Dann kommt vom Politikwissenschaftler Tomas Greven die Hamburger Replik, so heißt der zweite Akt im Ritual der Hamburg Lectures. Greven ist konkreter, schärfer, und noch ratloser, was Europa betrifft. Er beobachte als Gutachter der Deutschen Forschungsgemeinschaft, wie immer mehr politische Theorien zurechtgelogen würden. Damit meinte er nicht Habermas, aber doch die Agonie eines begriffsimperialistischen Sprechens, das die Wirklichkeit kaum mehr zu fassen vermag. Kein Wunder, dass in der anschließenden Diskussion einige peinliche Verschwörungsneurotiker zum Beispiel mit Reden über den ständig stattfindenden Einsatz der Neutronenbombe, deren Opfer auch Lady Diana geworden sei, die Szene beherrschten.
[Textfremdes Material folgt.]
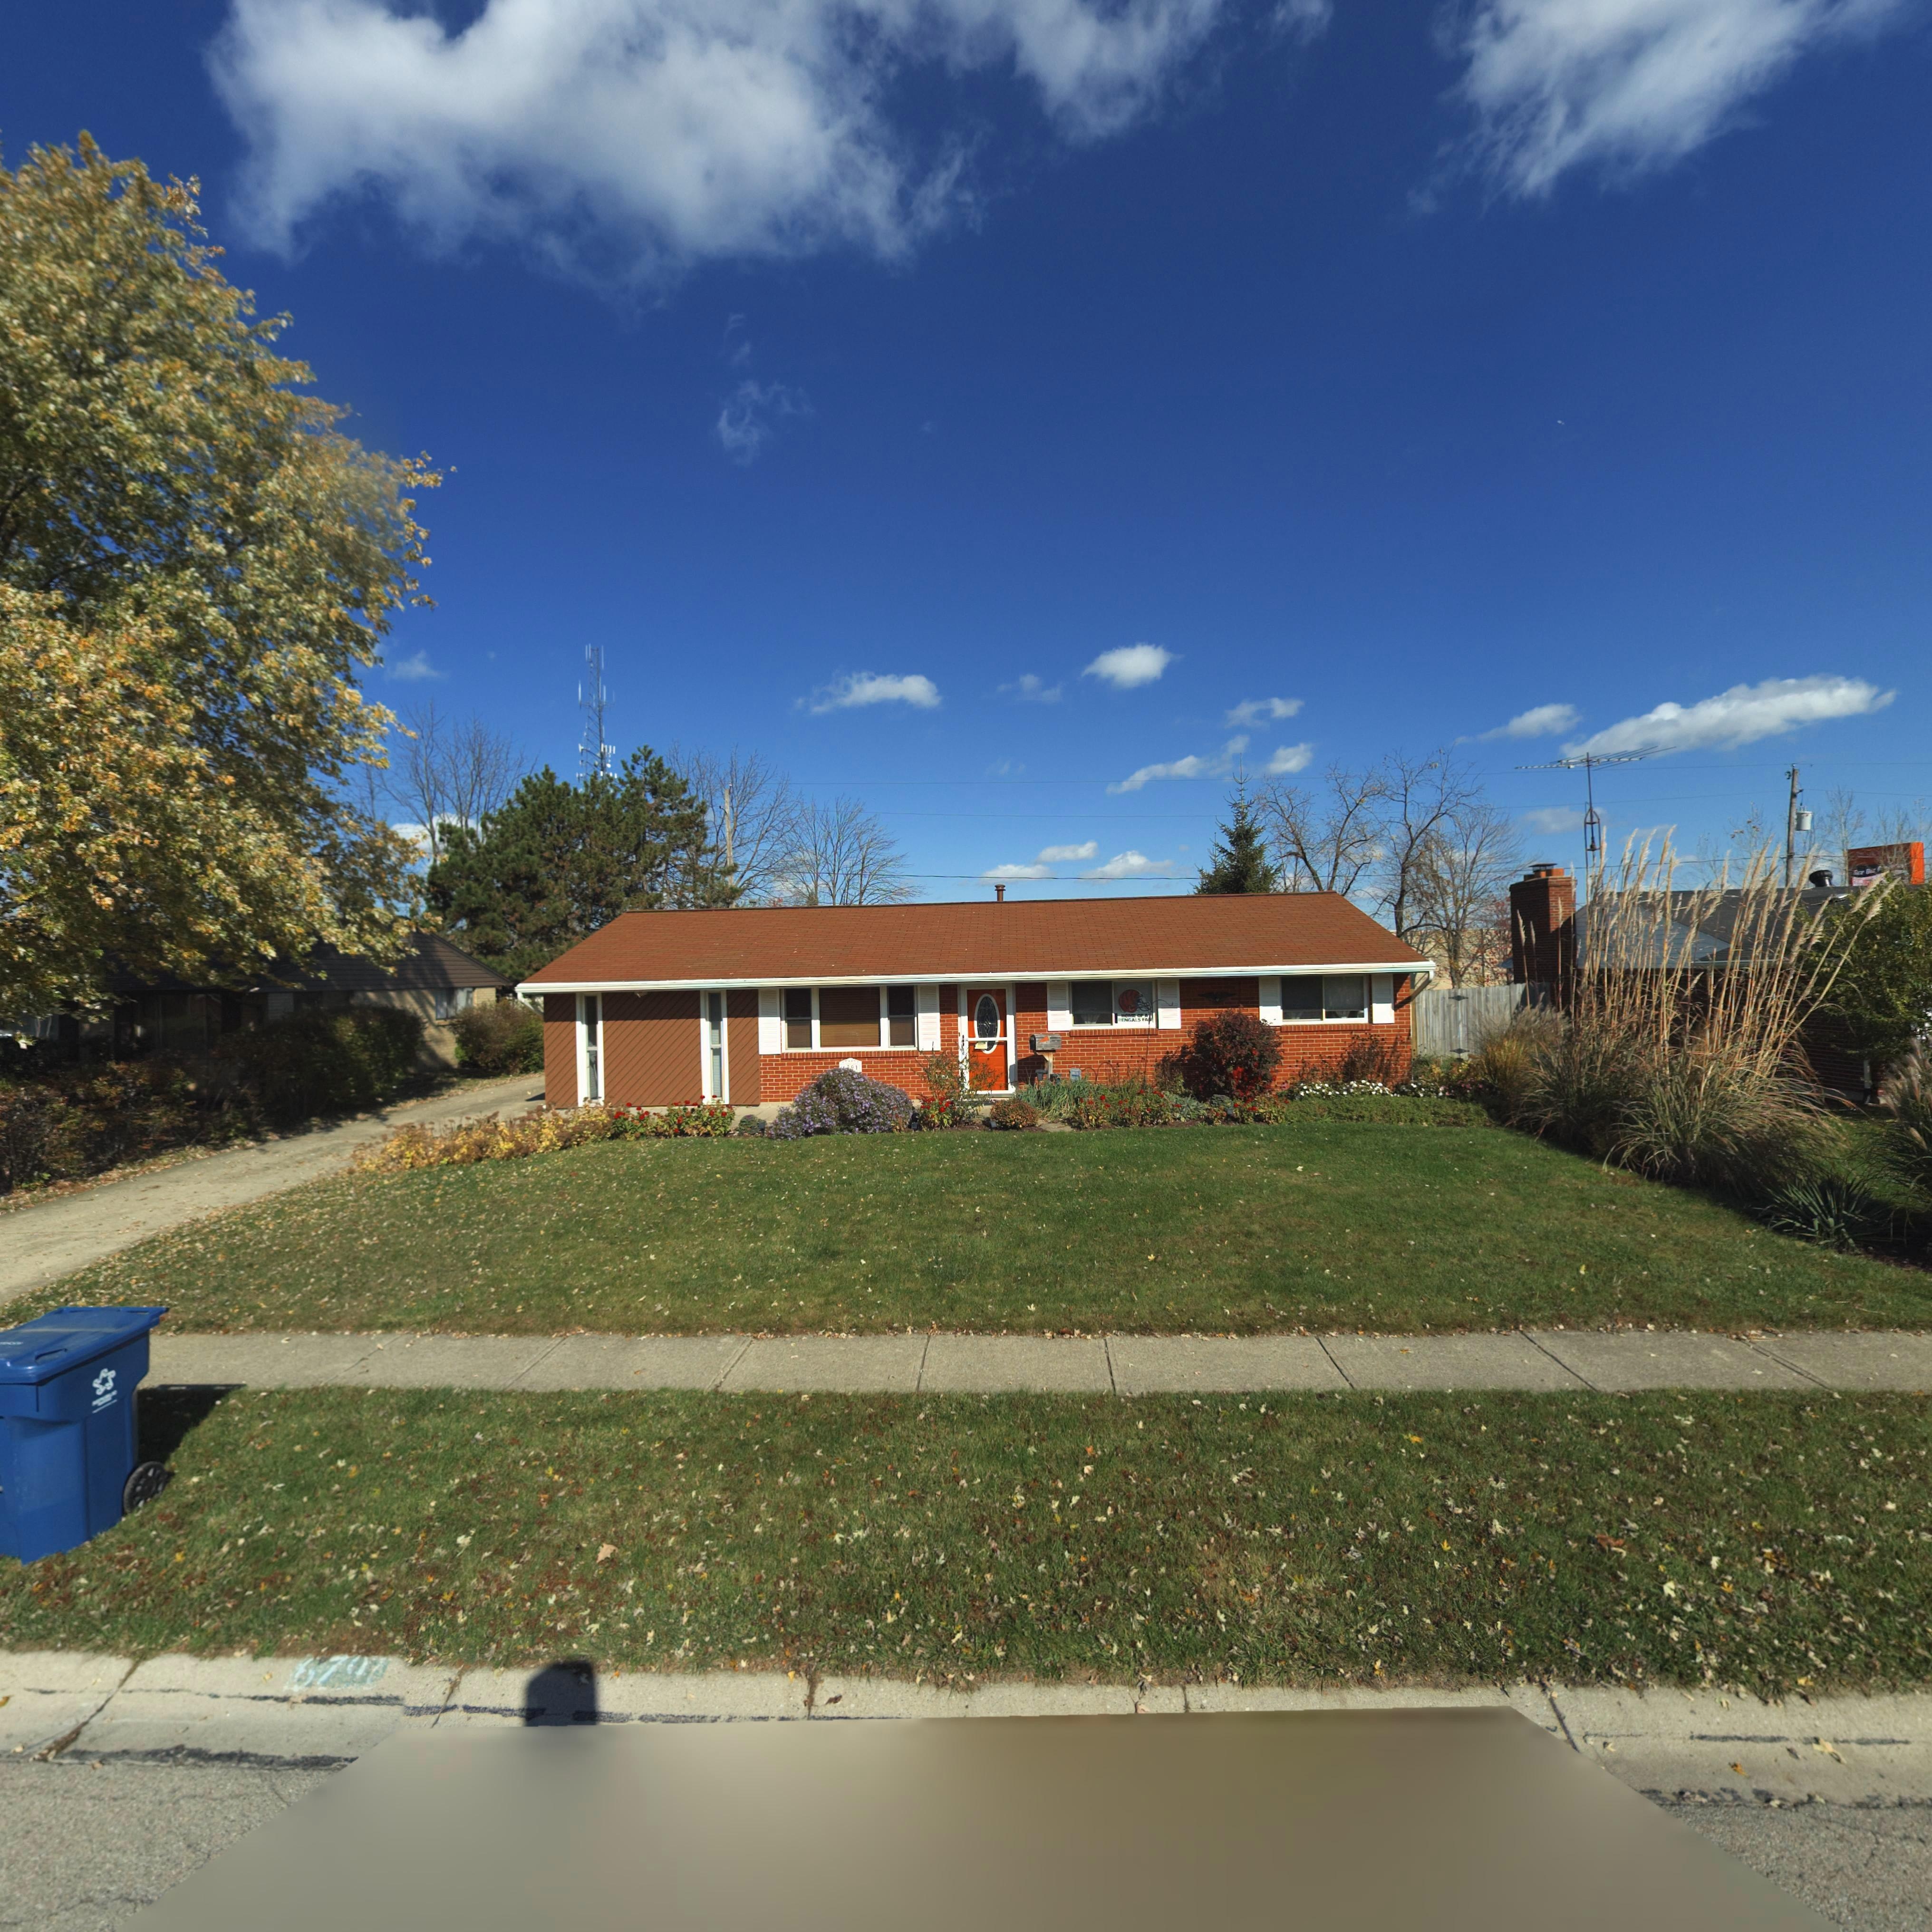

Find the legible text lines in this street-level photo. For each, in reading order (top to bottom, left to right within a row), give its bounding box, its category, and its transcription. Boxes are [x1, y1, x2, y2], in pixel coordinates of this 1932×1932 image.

[855, 1064, 859, 1071] StreetNumber: 1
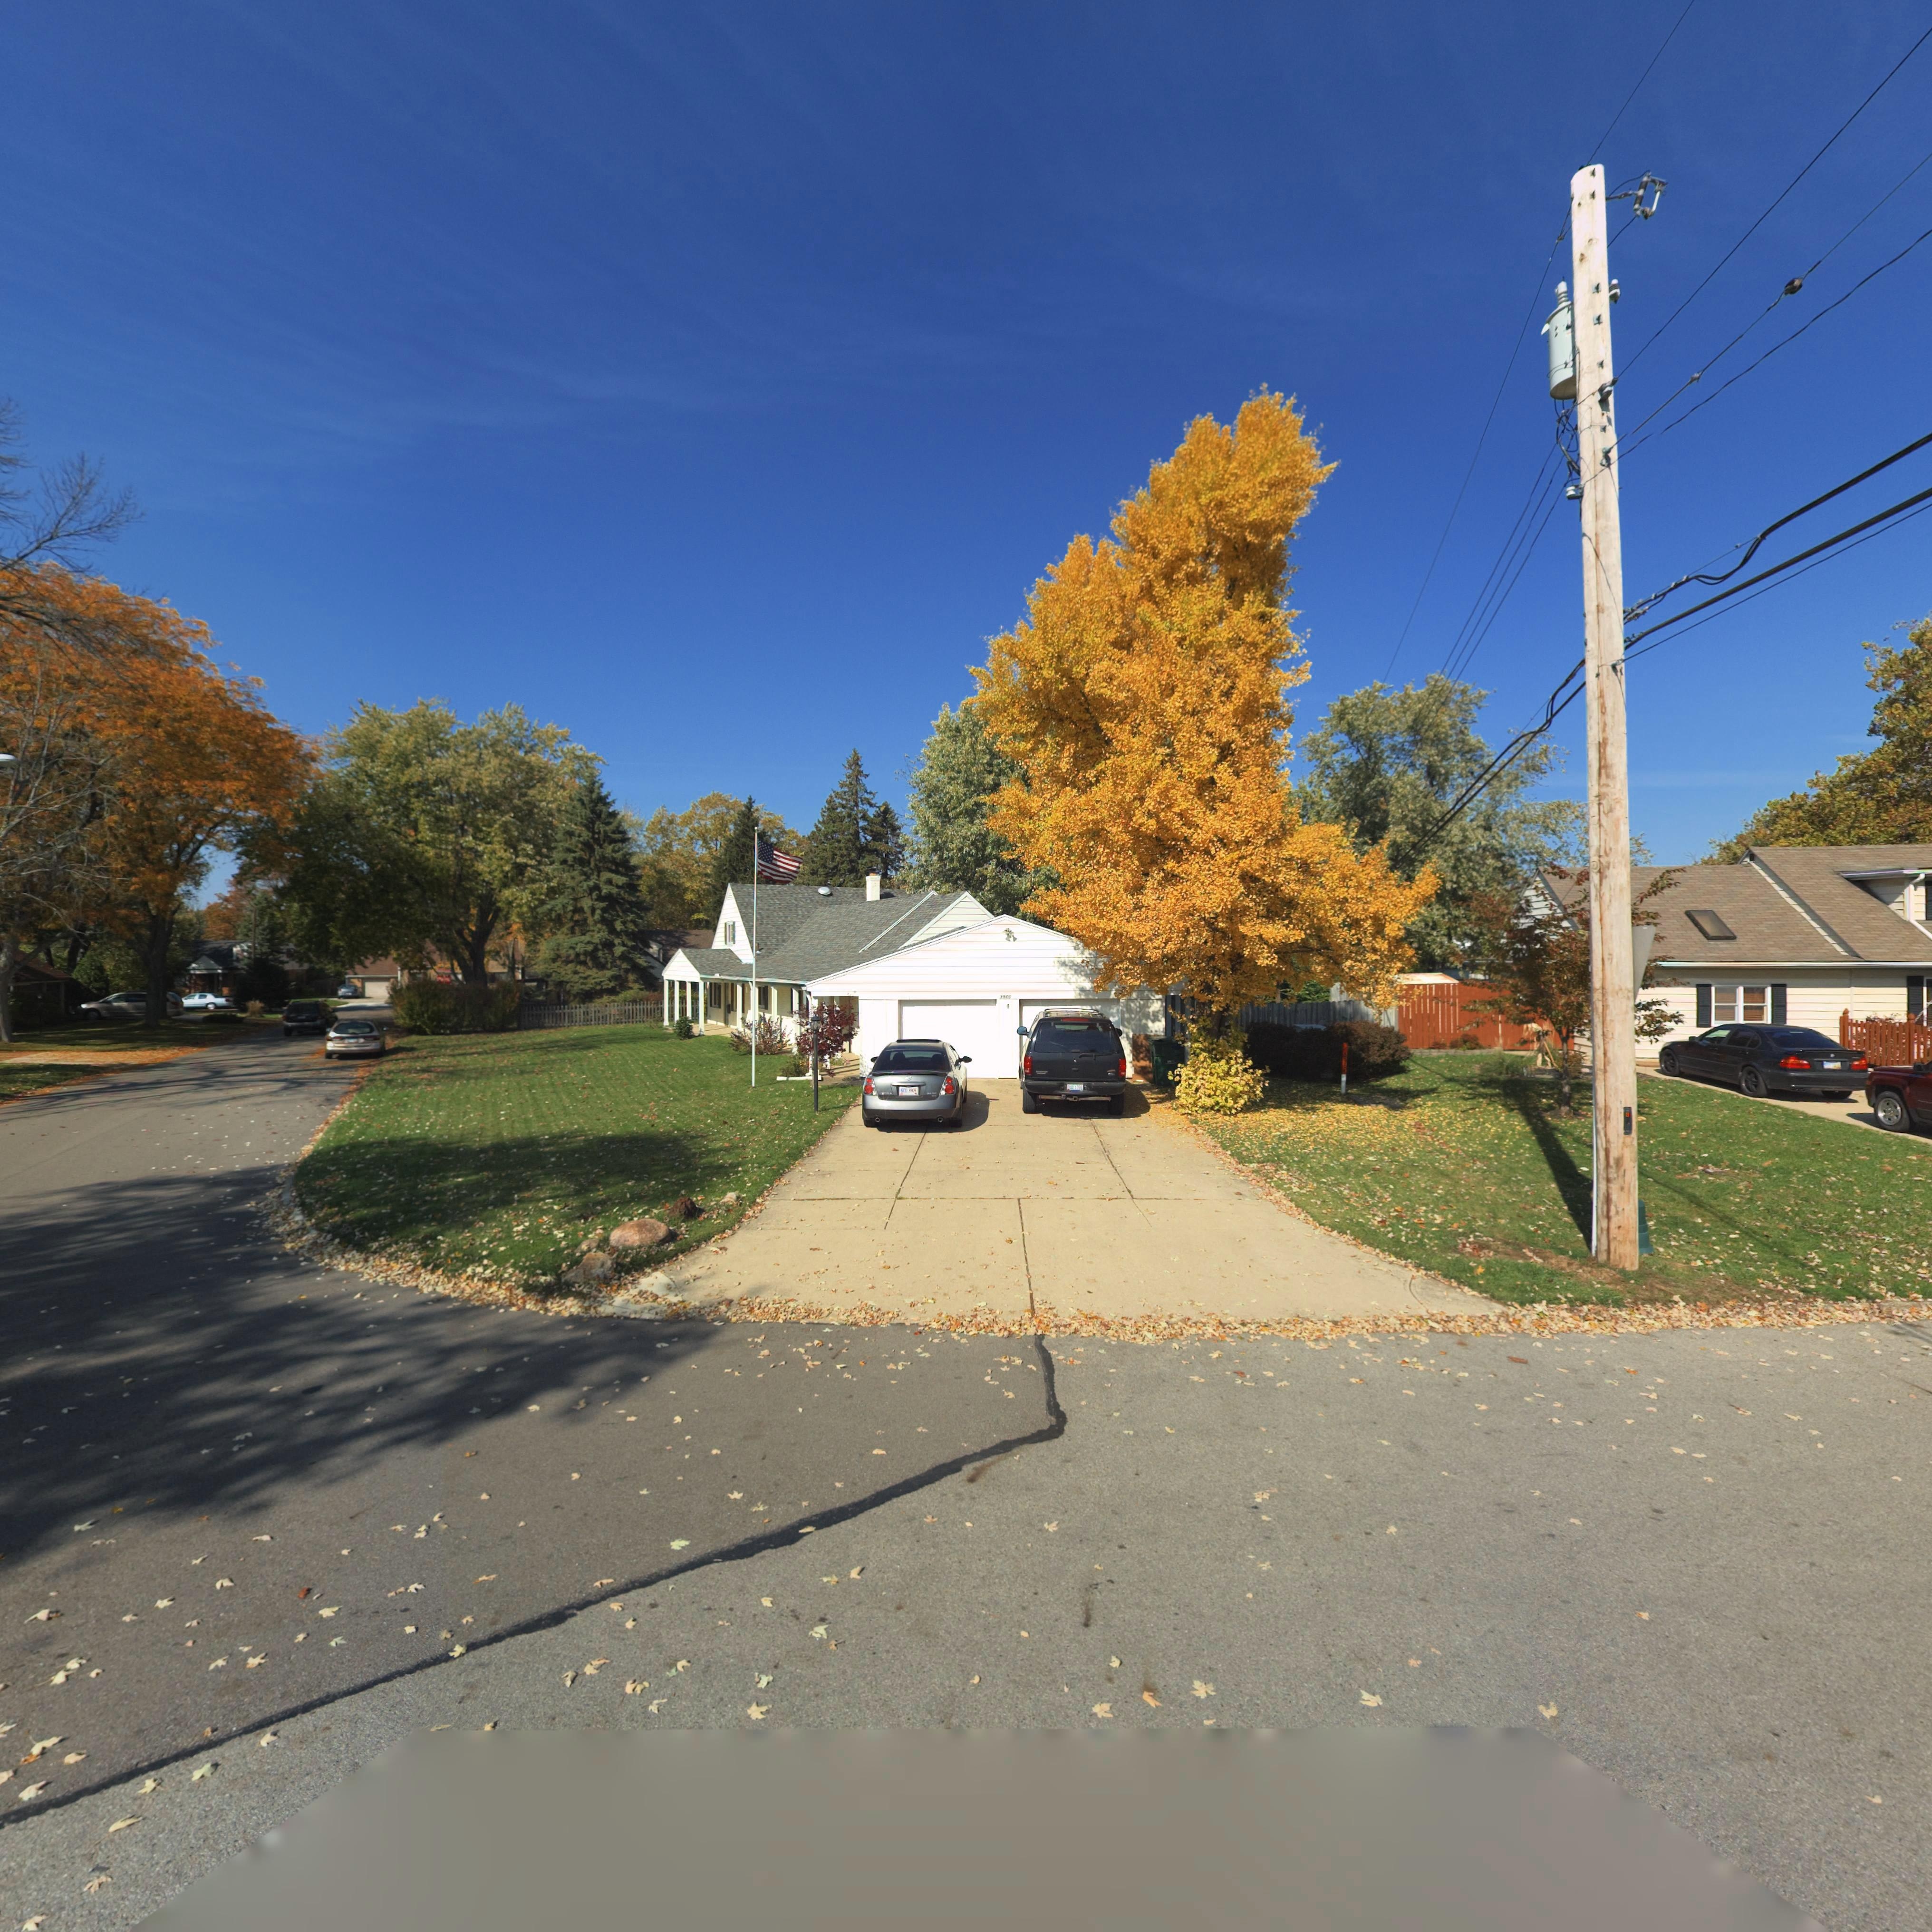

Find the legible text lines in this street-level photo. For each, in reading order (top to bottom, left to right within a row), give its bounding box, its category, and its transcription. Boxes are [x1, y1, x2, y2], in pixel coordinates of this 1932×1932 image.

Ein paar vernünftige Worte noch vom bündnisgrünen Senator Wilfried Maier, der mit dem habermasschen Appell für eine politische Mobilisierung pro Europa nichts anfangen konnte, die einzige europäische Bewegung auf der Straße, siehe Göteborg, sei ja eher Protestfolklore, die ohne jede Sprache demonstriere: „Wir wollen das alles nicht.“ Zum Schluss werden im Foyer des Audimax Wein und Orangensaft gereicht. Die Getränke reichen, weil die Meisten, vor allem die Jüngeren, schon weg sind.

Ach Europa! Aber so schwach ist es auch wieder nicht. Beim Wein erzählt ein Physiker, eine der Koryphäen vom Desy, von seinem europäischen Alltag – es sei heute egal, ob man sich in Stockholm oder Amsterdam treffe, und wenn es nach Amsterdam gehe, fliege er nicht, sondern fahre mit dem Nachtzug. Da erfreue er sich an der international gemischten Jugendszene auf dem Weg nach Holland. Da wachse doch was! Ja, aber den Theoretikern fehlt angesichts dieser Unübersichtlichkeit die Sprache. Und da hatten wir doch so auf eine zündende Rede von Jürgen Habermas gehofft.